Productivity, greed and the long term health of IT

To start with heres a few good links

http://www.iht.com/articles/2005/06/12/bloomberg/sxmuk.php
http://www.thehindubusinessline.com/ew/2006/08/21/stories/2006082100170300.htm

Though its toughie to measur the Indian IT industry's ouput, various sites point to numbers between $23k to $32k p.a. How the 'revenue' generated by the engineering and support arms of MNCs is included is a grey area - if its just the budget allocation for the headcount, that would skew the numbers terribly. The Oracles, IBMs and Microsofts of the world make a lot of money per employee, and that needs factoring in somehow.

In any case, in this backdrop, the auto industry has been seeing massive growth in productivity. A friend quoted a number of 30+ lakhs - thats about $55k per person - I have not been able to substantiate that, but have found papers refer to 40% growth in productivity bet 1993-2003, and some which state a figure of 13Lakhs or so - about $25k. This used to be a very labour intensive industry till recently.

Of course, the big story underlying the data is the wage difference between the two! IT almost exists in a different economy, and has created an economic island around it wherever it exists - driving up cost of real estate, services and everything else. This is turn has created a constant demand for the 20%+ raises year after year, and earlier-unimaginable starter salaries.

Sooner than later, we'll get to a place where we're so out of whack with reality we'll need to consider some questions.

  • How soon must salary growth get in synch with the rest of the economy
  • How do we see a multiplier effect in productivity, so brand India does not seem overpriced
    • tech upgrades
    • The industry grew up in Univs not too long ago - and 35% of the work never gets 'done', and a lot more never sees the market. Its got to start working more like the auto or consumer goods sector and working back from costs and market needs.
    • Build services, organizatiions around standards (and get involved in supporting/promoting them) and longer running "basics" - OSs, protocols will help. Too many, frequent upgrades, a multitude of standards can only slow things down, and create more learning curve issues.
    • Stop focusing on 'time' as a productivity enhancement tool.
    • Better time-management skills and tools.
    • Transparency, collaboration and wikis.
    • Some good knowledge management tools.
    • Industry needs to poke its nose into education wayyyy more - projects, seats of learning, sourceforge.net initiatives, curriculum.
    • Its possible to over-processify
      • Agile methodologies - in spirit, not letter (actually XP etc cannot be 'followed' - goes against their idea)
      • Measure the value of each step, and judge if its become 'bureaucracy' ?
  • Cater to the domestic market - and stop existing in the 'dollar' world. Or, work back from costs and price/develop for what a long term, sustainable market will happily support.

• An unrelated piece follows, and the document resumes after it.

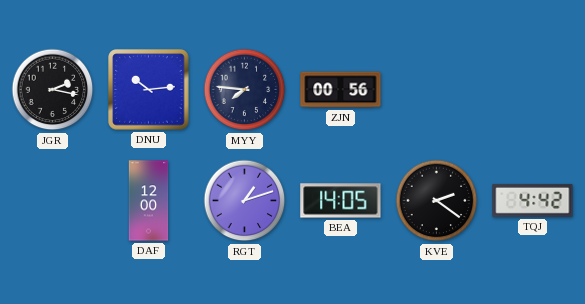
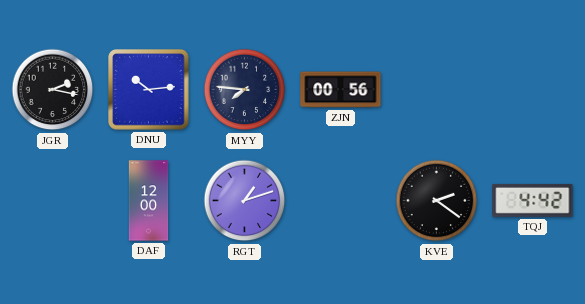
BEA: 14:05 -> none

Develop pricing models for the domestic market - its a very different one, and a much larger challenge. Once arbitrage opportunities end or migrate away, the base of the pyramid will have to be the domestic market, with highend tech work bringing in the high-margin revenue. A robust local market will also help push branding/products, but pricing vs value wise its a chicken and egg issue that the industry must take the first crack at.
  • Crazy - but for two years the hikes of all 3+ years experienced people get used for a managed upgrade of tech institutions and education.
  • Help smaller tech entrepreneurship for experimenting with region, niche specific products etc. Why do we have to ape the 'large tech product co' model ? India traditionally has been a very fragmented market, with customers keeping costs low and keeping monopolisitc situations from happening inherently (not counting the legislated monopolies).
  • Evolve new work models to use combined experience of individuals. A lot many people have made it financially, and are not willing to give all their time to work, which seems to have become the norm. Some of these would not mind taking either part time lowered effort roles, or even combining forces with someone with complementary skills to fill in a job! HR needs to innovate beyond team building, and management styles even more so.
  • There's been a lot of lip service to this - but team accountability needs to be way more important than individual responsibility (not replace it, but be the decider).
    • As a corollary, the hiring of 'clones' i.e. multiple of the 'stated' ideal person will reduce - cause the best teams always have a mix of complementary skills.
  • Telecommute when/where possible. The number of hours saved alone will improve output if used
Updated:

As one of my friends pointed out over email discussing this post, the whole using the raises to better institutes idea is too far fetched and 'socialist' - I take that back.

And, on the other hand, http://www.rediff.com/money/2006/sep/07jobs.htm.
One crore IT jobs! Wow. I don't know what that number is based on, but its staggering.